Geographic tongue: This ailment is entirely typical and typically not cause for concern. People with a geographic tongue frequently have areas of red and white on their tongue that form a pattern. Many patients have no symptoms at all, while some patients can report sensitivity to hot or acidic meals.

Syphilis: A sexually transmitted disease that can lead to mouth sores. Your tongue may develop white spots known as syphilitic leukoplakia if syphilis is left untreated.

Hypothyroidism: If your thyroid gland is underactive, it can show up in your mouth in a variety of ways. A few examples are white tongue, swelling tongue, and taste abnormalities.

White patches may be a warning indication for mouth or oral malignancies. A lip or mouth sore that doesn’t heal, a white or reddish area on the inside of your mouth, loose teeth, growths or lumps within your mouth, mouth discomfort, ear ache, or trouble swallowing are some additional noticeable signs of mouth cancer.

How is white tongue treated?

You might be able to get rid of the white coating by brushing your tongue and drinking enough of water to eliminate the extra bacteria from your mouth, suggests Sulitzer, as a white tongue is probably the result of poor oral hygiene. Makkar advises, “keep the area clean, brush, and/or use a tongue scraper,” in general. Sulitzer cautions that if the problem does not get better, you should see your dentist to figure out what to do next.

The top priority, according to Makkar, is to have your dentist or orthodontist correct any dental appliances, such as dentures or braces, that are causing your white tongue to itch.

The answer won’t be as easy and obvious if, however, a medical ailment is the reason for your white tongue. Before you can treat your white tongue, you’ll need to find out what’s causing it.

Your doctor will probably give you an antifungal prescription if you have a fungal infection, according to Makkar. Doctor will probably give you a course of antibiotics if it is discovered that you have syphilis. Your doctor will probably prescribe steroids if you have lichen planus and the white spots start to hurt. Additionally, there are drugs that can be administered for hypothyroidism to mitigate its symptoms.

Only a biopsy can determine if someone has oral cancer. According to Makkar, a multispecialty treatment strategy will likely be used if it is determined that you have oral cancer.

How can white tongue be avoided?

According to Makkar, maintaining good oral hygiene, staying hydrated, and eating a balanced diet are the three most crucial things you can do to avoid developing white tongue.

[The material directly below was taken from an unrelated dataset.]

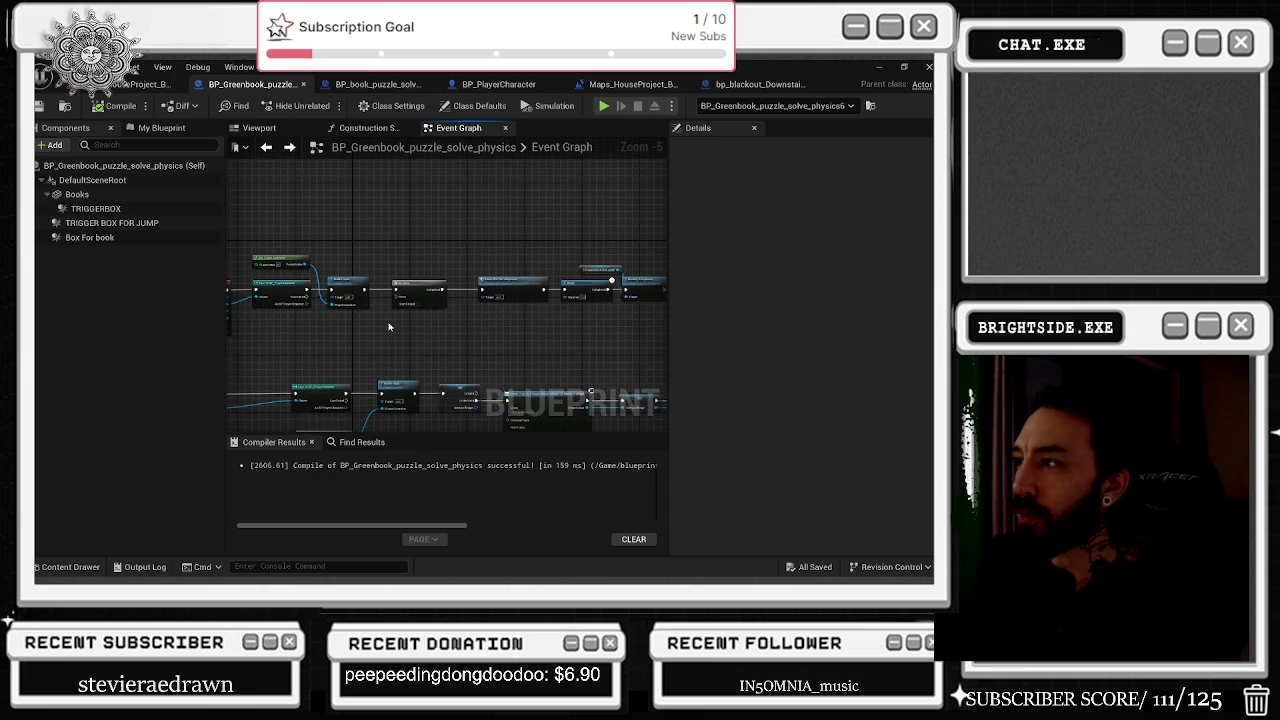
left_click(377, 84)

She goes on to say that you shouldn’t limit yourself to soft foods and that you should always eat a good, well-balanced dinner.

Sulitzer advises “practising proper oral care by brushing at least twice a day, flossing daily, and using mouthwash” to avoid developing a white tongue in the first place. He also stresses the importance of quitting smoking and the need for routine dental checkups and cleanings every six months.

When should I see a specialist?

According to Makkar, the only method to diagnose a white is to visit, have it biopsied, and have it examined by the proper medical professional. If your white tongue has been identified, “go in, get it diagnosed, and get the right care” if it has “been standing for more than two weeks.”

Makkar offers the following additional justifications for seeking immediate medical attention for your white tongue:

  • If you see the white patch or lesion getting bigger
  • If the white patch or lesion is causing discomfort, or if it becomes painful in some way
  • If there’s a white lesion that doesn’t rub off and its long-standing
  • If the white patch or lesion not gone within two weeks

According to Makkar, a white lesion is typically nothing to worry about; it only becomes a concern if it persists for longer than two weeks, if the symptoms worsen or enlarge, if there is any pain or discomfort when moving the tongue or if it interferes with daily activities like eating, drinking, and talking. “At that point, you should have it examined.”

Last but not least, Makkar advises going for regular checkups even though some of us dread going to the dentist because a white tongue could indicate more serious conditions.